Unemployment can be lonely. "It's isolating to be unemployed and at home while most of the rest of the world is working," said Jennifer Hong, a mother of three in South Carolina. So she did something about it.
"I've been unemployed for two years. I couldn't find a forum or a place for people like myself to discuss unemployment issues so I created one," said Hong, who launched www.unemployed-friends.com last July. "I didn't think it would take off, but people started coming and it really grew."
Hong said the site gets about 5,000 unique visitors a day and that there are 200 to 300 members online at any given time. People write in the forum not only about the frustrations of the jobless life, but also about what's going on in Washington, D.C. with extensions of unemployment benefits -- and how they can get involved.
Hong's may be the only site specifically designed as a forum for casualties of the recession, but the unemployed pool their emotional and logistical resources in lots of places online. At www.opencongress.org, a Sunlight Foundation site that enables readers to track legislation, bills regarding unemployment benefits frequently top the "most viewed" box on the site's "issues" page.
"One of the things that surprises us is the number of people who comment on and follow closely bills to extend unemployment benefits," said Sunlight's Bill Allison. "Some of whom are almost like self-organizing self-help groups where people share information on benefits in their states."
That's certainly the case with the page for a previous unemployment benefits extension -- the page has 57,000 comments, many of them from people explaining to each other how the law might affect them where they live.

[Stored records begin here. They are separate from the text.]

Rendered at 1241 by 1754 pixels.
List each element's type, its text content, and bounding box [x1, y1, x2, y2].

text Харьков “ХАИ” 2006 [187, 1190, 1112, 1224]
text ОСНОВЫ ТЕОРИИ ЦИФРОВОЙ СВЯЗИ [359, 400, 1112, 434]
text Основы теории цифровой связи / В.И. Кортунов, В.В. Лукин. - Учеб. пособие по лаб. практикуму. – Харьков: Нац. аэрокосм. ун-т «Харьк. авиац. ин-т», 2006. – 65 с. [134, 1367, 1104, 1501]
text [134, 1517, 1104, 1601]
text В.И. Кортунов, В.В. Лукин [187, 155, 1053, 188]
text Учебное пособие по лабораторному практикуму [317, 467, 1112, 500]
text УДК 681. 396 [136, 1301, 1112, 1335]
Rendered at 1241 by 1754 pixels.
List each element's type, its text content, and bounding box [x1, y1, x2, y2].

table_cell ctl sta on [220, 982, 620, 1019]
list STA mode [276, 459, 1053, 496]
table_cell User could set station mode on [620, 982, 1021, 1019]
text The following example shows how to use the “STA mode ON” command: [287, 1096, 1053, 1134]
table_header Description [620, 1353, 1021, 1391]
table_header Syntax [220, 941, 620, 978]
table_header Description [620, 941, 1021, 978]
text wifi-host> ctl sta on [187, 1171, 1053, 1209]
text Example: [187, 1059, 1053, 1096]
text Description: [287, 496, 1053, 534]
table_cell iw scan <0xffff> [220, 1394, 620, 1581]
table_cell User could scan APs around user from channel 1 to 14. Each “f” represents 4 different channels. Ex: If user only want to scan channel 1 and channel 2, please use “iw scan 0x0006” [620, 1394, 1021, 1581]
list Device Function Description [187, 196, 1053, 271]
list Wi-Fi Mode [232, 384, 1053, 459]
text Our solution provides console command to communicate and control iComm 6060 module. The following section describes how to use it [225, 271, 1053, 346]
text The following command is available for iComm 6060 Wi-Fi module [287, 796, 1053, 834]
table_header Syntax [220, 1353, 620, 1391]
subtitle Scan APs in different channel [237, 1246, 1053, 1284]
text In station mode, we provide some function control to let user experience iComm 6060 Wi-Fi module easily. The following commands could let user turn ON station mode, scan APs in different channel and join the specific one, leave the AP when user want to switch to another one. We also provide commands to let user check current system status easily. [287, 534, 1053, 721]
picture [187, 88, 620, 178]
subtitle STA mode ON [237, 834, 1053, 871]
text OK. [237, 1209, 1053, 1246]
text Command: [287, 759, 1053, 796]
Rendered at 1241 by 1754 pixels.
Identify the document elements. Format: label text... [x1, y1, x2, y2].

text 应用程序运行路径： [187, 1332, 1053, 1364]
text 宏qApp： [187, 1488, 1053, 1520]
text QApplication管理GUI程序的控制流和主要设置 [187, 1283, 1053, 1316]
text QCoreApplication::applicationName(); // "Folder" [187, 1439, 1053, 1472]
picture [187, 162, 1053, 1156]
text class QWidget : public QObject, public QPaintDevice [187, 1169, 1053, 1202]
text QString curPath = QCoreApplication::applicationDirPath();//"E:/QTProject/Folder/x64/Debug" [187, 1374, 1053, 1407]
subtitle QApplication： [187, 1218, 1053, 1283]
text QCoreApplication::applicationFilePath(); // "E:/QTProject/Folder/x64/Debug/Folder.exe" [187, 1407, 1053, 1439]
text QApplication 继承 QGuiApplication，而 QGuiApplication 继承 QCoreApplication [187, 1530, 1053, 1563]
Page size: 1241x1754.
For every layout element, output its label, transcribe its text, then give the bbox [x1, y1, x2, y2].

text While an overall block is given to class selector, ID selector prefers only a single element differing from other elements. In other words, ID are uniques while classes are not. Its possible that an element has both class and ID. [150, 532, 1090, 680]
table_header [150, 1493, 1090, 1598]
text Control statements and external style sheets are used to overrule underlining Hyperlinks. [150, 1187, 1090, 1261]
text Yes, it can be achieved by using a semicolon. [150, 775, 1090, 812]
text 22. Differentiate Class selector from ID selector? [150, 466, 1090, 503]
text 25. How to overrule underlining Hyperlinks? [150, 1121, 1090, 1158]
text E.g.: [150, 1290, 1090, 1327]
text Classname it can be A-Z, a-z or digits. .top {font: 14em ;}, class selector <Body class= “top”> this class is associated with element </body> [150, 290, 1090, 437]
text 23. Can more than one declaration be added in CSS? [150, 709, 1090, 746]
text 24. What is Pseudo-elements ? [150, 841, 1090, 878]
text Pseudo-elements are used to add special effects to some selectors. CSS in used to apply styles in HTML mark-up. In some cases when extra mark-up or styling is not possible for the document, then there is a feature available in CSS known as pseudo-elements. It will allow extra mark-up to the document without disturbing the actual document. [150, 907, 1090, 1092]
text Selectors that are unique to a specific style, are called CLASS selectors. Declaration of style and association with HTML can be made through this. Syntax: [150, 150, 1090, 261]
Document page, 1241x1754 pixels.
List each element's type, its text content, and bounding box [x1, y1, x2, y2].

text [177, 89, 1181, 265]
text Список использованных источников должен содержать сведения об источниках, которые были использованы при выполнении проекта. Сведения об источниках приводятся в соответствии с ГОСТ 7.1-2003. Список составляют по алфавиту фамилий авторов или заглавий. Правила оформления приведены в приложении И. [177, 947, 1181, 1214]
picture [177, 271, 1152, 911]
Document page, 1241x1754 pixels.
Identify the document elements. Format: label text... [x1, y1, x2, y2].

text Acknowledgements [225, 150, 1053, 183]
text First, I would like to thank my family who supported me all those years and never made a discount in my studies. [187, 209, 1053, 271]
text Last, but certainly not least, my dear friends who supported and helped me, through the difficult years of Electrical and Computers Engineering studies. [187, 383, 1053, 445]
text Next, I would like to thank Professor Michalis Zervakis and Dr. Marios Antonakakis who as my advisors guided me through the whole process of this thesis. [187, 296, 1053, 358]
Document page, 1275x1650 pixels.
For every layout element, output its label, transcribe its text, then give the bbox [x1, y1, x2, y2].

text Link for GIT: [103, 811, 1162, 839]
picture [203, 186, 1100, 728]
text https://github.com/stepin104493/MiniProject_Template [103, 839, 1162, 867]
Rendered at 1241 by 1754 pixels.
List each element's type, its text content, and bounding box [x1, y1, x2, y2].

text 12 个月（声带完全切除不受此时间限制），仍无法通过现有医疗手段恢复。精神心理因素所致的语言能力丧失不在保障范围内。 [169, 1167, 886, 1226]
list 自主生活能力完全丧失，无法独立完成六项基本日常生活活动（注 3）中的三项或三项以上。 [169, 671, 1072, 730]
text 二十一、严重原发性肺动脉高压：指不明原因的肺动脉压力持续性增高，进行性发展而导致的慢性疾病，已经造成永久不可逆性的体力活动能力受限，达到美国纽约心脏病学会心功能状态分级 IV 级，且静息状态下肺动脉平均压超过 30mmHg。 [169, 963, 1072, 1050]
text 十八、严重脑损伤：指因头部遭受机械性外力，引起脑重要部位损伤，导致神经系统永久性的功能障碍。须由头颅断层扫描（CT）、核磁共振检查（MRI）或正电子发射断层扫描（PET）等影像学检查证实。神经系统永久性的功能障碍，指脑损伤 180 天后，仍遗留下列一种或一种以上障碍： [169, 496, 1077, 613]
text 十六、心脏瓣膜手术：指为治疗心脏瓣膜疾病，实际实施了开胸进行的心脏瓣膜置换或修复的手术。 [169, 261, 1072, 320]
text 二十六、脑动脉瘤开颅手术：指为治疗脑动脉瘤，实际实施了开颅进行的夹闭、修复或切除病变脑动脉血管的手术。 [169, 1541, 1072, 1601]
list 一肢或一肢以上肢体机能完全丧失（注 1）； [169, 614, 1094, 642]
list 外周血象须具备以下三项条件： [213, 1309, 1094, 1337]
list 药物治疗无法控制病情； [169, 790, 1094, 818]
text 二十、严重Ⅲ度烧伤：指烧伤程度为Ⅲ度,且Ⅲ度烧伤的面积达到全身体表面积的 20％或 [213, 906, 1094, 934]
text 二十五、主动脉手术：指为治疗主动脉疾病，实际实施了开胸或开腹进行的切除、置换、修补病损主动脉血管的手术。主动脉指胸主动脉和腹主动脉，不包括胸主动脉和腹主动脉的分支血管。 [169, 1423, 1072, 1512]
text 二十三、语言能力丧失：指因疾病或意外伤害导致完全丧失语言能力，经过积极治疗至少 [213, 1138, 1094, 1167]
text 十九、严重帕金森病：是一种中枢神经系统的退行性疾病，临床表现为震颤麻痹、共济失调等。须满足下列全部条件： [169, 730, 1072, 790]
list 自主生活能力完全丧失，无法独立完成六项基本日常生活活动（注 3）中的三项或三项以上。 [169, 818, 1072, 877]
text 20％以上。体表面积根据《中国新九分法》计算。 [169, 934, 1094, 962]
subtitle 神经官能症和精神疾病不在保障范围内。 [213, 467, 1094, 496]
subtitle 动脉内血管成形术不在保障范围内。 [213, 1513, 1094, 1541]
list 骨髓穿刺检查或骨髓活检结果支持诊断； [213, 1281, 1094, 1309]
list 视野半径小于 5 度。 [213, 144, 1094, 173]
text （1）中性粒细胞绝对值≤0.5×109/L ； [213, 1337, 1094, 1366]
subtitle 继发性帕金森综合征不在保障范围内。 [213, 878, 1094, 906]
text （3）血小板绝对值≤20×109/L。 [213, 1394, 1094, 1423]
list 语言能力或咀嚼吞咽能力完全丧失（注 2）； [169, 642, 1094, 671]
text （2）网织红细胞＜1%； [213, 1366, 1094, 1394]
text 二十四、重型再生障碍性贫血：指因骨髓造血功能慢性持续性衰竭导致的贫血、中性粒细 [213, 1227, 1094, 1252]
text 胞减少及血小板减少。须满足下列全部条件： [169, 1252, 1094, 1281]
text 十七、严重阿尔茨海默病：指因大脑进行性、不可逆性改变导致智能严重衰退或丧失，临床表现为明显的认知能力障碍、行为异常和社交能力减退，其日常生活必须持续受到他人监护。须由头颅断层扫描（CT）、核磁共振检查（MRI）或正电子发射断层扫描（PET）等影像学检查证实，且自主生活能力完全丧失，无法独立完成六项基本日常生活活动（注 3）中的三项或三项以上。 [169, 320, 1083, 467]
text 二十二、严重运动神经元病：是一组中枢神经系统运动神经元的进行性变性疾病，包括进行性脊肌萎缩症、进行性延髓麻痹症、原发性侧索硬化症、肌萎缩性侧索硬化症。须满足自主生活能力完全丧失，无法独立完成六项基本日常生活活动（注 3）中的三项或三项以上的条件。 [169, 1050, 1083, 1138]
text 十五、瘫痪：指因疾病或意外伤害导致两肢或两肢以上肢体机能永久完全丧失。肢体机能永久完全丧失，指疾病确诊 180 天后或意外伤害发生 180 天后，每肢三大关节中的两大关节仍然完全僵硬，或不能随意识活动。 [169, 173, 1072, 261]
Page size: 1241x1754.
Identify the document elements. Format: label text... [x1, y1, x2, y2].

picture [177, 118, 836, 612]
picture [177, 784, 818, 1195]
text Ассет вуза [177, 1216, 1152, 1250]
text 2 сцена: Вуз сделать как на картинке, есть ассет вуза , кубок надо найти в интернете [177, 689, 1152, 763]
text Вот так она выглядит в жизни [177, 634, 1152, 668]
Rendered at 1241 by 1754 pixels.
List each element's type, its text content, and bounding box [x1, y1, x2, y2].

Before adjourning for its two-week Easter break at the end of March, Congress failed to extend the Emergency Unemployment Compensation program, which provides up to 53 weeks of unemployment benefits on top of the 26 weeks provided by states. The program lapsed on April 6, and some benefits recipients have been told they will soon stop receiving checks (though it's unclear that state workforce agencies have actually stopped their EUC programs since people generally expect Congress to get its act together next week).
HuffPost readers: If you prematurely lost or expect to lose access to Emergency Unemployment Compensation because of the lapse, tell us about it -- email firstname.lastname@example.org.
Mike Thornton, a freelance writer in Rochester, N.Y. has been blogging for the Examiner about every incremental development since Congress began its game of chicken with unemployment benefits before the break.
"It just happened to hit me that what Congress is doing is using the unemployed as pawns for their political battles," said Thornton in an interview with HuffPost. (Thornton himself is not receiving unemployment benefits.) "I get a little obsessed with things and I found a niche."
Thornton said his readership has grown steadily and that he receives 15 to 20 emails a day from people desperate to know what Congress might do -- and also just to tell him what's happening on the ground. "I'm getting some really heartbreaking stories from some people who are really going through some difficult times, and it would seem to me I'm more of a venting source," he said. "I respond to every letter I get."
Hong said that at www.unemployed-friends.com, readers are most interested in whether Congress will add an additional "tier" of benefits to the four tiers (consisting of several weeks each) available under the Emergency Unemployment Benefits program. In some states, laid-off workers can get 99 weeks of benefits.
Just before the break, Sen. Tom Coburn, the Oklahoma Republican who has led the party's stand on deficit reduction and blocked Democrats' efforts to extend benefits, said that Congress would push the lifeline to 103 weeks and beyond -- but neither Democratic nor Republican leadership has confirmed that that will happen.
Hong said she ran out of benefits last week. Fortunately, her husband found work after they both lost their jobs in the Michigan automotive industry and moved to South Carolina. They have three young children. "I don't know how long I can hold on," she said.